- [SHORT PROBLEM] Retype all of the material below line for line, keeping every character, number, and space unchanged.

- [THE RECORDS]
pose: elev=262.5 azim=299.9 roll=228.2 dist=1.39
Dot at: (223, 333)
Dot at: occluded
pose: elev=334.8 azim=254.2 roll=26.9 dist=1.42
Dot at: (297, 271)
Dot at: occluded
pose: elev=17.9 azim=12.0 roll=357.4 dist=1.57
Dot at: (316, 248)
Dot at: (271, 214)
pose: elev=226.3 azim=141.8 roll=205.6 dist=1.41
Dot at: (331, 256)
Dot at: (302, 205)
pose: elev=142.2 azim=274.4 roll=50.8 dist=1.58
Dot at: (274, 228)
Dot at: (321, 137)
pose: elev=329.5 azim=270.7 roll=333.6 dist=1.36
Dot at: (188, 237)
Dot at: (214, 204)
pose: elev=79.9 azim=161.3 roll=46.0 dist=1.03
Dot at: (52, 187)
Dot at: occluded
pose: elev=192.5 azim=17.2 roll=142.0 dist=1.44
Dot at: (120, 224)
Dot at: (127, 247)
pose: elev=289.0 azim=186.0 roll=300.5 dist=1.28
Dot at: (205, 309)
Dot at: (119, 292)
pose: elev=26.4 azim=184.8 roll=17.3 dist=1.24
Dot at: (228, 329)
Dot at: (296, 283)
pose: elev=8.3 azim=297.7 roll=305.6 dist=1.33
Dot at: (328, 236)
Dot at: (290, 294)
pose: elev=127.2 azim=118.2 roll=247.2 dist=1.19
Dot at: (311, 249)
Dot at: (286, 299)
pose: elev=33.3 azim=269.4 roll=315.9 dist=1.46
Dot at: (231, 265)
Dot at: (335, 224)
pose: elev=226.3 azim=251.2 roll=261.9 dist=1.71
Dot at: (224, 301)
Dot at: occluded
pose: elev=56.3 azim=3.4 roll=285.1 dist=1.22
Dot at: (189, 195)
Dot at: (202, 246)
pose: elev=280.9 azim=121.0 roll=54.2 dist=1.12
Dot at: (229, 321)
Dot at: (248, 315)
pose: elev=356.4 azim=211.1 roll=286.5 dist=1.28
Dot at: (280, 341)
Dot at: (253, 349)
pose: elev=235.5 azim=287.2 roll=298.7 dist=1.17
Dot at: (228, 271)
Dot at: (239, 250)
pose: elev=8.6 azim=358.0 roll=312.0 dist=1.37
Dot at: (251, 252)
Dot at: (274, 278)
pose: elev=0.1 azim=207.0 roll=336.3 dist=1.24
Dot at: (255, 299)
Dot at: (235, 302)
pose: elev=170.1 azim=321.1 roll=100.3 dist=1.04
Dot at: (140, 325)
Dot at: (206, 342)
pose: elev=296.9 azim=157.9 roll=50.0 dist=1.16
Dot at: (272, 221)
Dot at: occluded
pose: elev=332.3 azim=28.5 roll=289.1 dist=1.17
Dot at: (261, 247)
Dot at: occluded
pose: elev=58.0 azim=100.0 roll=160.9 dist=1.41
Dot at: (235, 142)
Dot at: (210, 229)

- [COMPLETE ANSWER]
pose: elev=262.5 azim=299.9 roll=228.2 dist=1.39
Dot at: (223, 333)
Dot at: occluded
pose: elev=334.8 azim=254.2 roll=26.9 dist=1.42
Dot at: (297, 271)
Dot at: occluded
pose: elev=17.9 azim=12.0 roll=357.4 dist=1.57
Dot at: (316, 248)
Dot at: (271, 214)
pose: elev=226.3 azim=141.8 roll=205.6 dist=1.41
Dot at: (331, 256)
Dot at: (302, 205)
pose: elev=142.2 azim=274.4 roll=50.8 dist=1.58
Dot at: (274, 228)
Dot at: (321, 137)
pose: elev=329.5 azim=270.7 roll=333.6 dist=1.36
Dot at: (188, 237)
Dot at: (214, 204)
pose: elev=79.9 azim=161.3 roll=46.0 dist=1.03
Dot at: (52, 187)
Dot at: occluded
pose: elev=192.5 azim=17.2 roll=142.0 dist=1.44
Dot at: (120, 224)
Dot at: (127, 247)
pose: elev=289.0 azim=186.0 roll=300.5 dist=1.28
Dot at: (205, 309)
Dot at: (119, 292)
pose: elev=26.4 azim=184.8 roll=17.3 dist=1.24
Dot at: (228, 329)
Dot at: (296, 283)
pose: elev=8.3 azim=297.7 roll=305.6 dist=1.33
Dot at: (328, 236)
Dot at: (290, 294)
pose: elev=127.2 azim=118.2 roll=247.2 dist=1.19
Dot at: (311, 249)
Dot at: (286, 299)
pose: elev=33.3 azim=269.4 roll=315.9 dist=1.46
Dot at: (231, 265)
Dot at: (335, 224)
pose: elev=226.3 azim=251.2 roll=261.9 dist=1.71
Dot at: (224, 301)
Dot at: occluded
pose: elev=56.3 azim=3.4 roll=285.1 dist=1.22
Dot at: (189, 195)
Dot at: (202, 246)
pose: elev=280.9 azim=121.0 roll=54.2 dist=1.12
Dot at: (229, 321)
Dot at: (248, 315)
pose: elev=356.4 azim=211.1 roll=286.5 dist=1.28
Dot at: (280, 341)
Dot at: (253, 349)
pose: elev=235.5 azim=287.2 roll=298.7 dist=1.17
Dot at: (228, 271)
Dot at: (239, 250)
pose: elev=8.6 azim=358.0 roll=312.0 dist=1.37
Dot at: (251, 252)
Dot at: (274, 278)
pose: elev=0.1 azim=207.0 roll=336.3 dist=1.24
Dot at: (255, 299)
Dot at: (235, 302)
pose: elev=170.1 azim=321.1 roll=100.3 dist=1.04
Dot at: (140, 325)
Dot at: (206, 342)
pose: elev=296.9 azim=157.9 roll=50.0 dist=1.16
Dot at: (272, 221)
Dot at: occluded
pose: elev=332.3 azim=28.5 roll=289.1 dist=1.17
Dot at: (261, 247)
Dot at: occluded
pose: elev=58.0 azim=100.0 roll=160.9 dist=1.41
Dot at: (235, 142)
Dot at: (210, 229)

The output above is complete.